> **Tasks for this exercise**:
A. Answer each question using the co-testing passage.
(i) Which software's co-testing analysis function does the passage describe?
(ii) Which pair of tests is listed for infectious disease diagnosis?
(iii) What theorem is used to calculate post-test probability?
B. Continue the co-testing passage from its last sentence.

> **Passage shown**:
Co-Testing Analysis: Combining Diagnostic Tests for Better Clinical Decision Making

Introduction to Co-Testing Analysis

In clinical practice, physicians often use multiple diagnostic tests to improve diagnostic accuracy. The co-testing analysis function in ClinicoPath helps clinicians understand how combining two diagnostic tests affects post-test probabilities and clinical decision-making.

What is Co-Testing?

Co-testing refers to the simultaneous use of two diagnostic tests to improve diagnostic performance. This approach is common in:

Cancer screening (e.g., mammography + ultrasound)
Infectious disease diagnosis (e.g., antigen test + PCR)
Cardiac evaluation (e.g., troponin + ECG)
Neurological assessment (e.g., MRI + clinical examination)

Key Concepts

Post-Test Probability

The probability of disease after obtaining test results, calculated using Bayes’ theorem.

Test Independence

Whether the results of one test influence the results of another test, given the patient’s true disease status.

Likelihood Ratios

Positive Likelihood Ratio (PLR): How much more likely a positive result is in diseased vs. non-diseased patients
Negative Likelihood Ratio (NLR): How much more likely a negative result is in diseased vs. non-diseased patients

Understanding Test Independence vs. Dependence

Independent Tests

Tests are conditionally independent when the result of one test doesn’t affect the probability of the other test result, given the disease status.

> **Listed records**:
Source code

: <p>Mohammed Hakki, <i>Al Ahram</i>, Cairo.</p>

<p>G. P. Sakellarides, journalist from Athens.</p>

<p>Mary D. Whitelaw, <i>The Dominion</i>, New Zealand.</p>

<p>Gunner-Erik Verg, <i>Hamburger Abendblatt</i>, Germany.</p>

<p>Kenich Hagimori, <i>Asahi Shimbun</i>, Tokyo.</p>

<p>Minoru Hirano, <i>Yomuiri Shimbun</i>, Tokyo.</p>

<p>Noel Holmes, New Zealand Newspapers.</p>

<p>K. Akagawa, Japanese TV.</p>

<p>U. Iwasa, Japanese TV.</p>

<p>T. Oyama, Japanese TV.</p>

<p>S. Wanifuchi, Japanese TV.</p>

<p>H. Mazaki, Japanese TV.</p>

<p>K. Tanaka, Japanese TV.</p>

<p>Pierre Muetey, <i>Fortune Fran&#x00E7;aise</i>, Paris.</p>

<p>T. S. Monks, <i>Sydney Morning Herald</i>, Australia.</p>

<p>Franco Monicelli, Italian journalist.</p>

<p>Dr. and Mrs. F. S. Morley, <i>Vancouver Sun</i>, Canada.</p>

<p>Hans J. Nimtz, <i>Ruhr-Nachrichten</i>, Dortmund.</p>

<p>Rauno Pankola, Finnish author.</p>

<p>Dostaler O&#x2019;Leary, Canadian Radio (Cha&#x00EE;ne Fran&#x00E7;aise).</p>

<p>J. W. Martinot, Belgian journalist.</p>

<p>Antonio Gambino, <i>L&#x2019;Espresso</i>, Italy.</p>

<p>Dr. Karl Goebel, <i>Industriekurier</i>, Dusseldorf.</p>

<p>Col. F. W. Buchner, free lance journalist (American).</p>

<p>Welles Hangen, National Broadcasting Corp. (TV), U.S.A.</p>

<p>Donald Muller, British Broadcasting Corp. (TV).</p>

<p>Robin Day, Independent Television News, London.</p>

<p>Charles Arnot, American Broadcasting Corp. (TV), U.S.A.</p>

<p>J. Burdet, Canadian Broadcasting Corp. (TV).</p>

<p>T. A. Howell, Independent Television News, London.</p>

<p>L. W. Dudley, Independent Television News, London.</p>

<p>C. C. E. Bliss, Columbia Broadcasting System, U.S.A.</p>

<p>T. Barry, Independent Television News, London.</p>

> **Exercise results**:
A.
(i) ClinicoPath
(ii) Antigen test + PCR
(iii) Bayes' theorem

B.
Mathematical formulation for independent tests: - P(Test1+ and Test2+ | Disease+) = Sensitivity₁ × Sensitivity₂ - P(Test1+ and Test2+ | Disease-) = (1-Specificity₁) × (1-Specificity₂)

Dependent Tests

Tests are conditionally dependent when knowing one test result changes the probability of the other test result, even when disease status is known.

When tests are likely dependent: - Both tests measure similar biological phenomena - Tests use the same specimen or mechanism - Tests are affected by the same confounding factors

Clinical Examples

Example 1: COVID-19 Screening with Independent Tests

Let’s analyze a scenario where we use an antigen test and PCR test for COVID-19 screening, assuming they are independent.

# COVID-19 screening with antigen + PCR (independent)
covid_independent <- cotest(
  test1_sens = 0.68,    # Antigen test sensitivity
  test1_spec = 0.99,    # Antigen test specificity
  test2_sens = 0.95,    # PCR test sensitivity
  test2_spec = 0.99,    # PCR test specificity
  prevalence = 0.05,    # Community prevalence (5%)
  indep = TRUE,         # Assume independence
  fagan = TRUE,         # Show Fagan nomogram
  fnote = TRUE          # Show explanatory footnotes
)

print(covid_independent)

Interpretation

Pre-test probability: 5% (community prevalence)
Both tests positive: Dramatically increases disease probability
Both tests negative: Substantially decreases disease probability
Mixed results: Individual test probabilities apply

Example 2: COVID-19 Screening with Dependent Tests

Now let’s consider the same tests but account for potential dependence (e.g., both tests may be affected by viral load).

# COVID-19 screening with antigen + PCR (dependent)
covid_dependent <- cotest(
  test1_sens = 0.68,    # Antigen test sensitivity
  test1_spec = 0.99,    # Antigen test specificity
  test2_sens = 0.95,    # PCR test sensitivity
  test2_spec = 0.99,    # PCR test specificity
  prevalence = 0.05,    # Community prevalence (5%)
  indep = FALSE,        # Account for dependence
  cond_dep_pos = 0.15,  # Dependence in COVID+ patients
  cond_dep_neg = 0.05,  # Dependence in COVID- patients
  fagan = TRUE,         # Show Fagan nomogram
  fnote = TRUE          # Show explanatory footnotes
)

print(covid_dependent)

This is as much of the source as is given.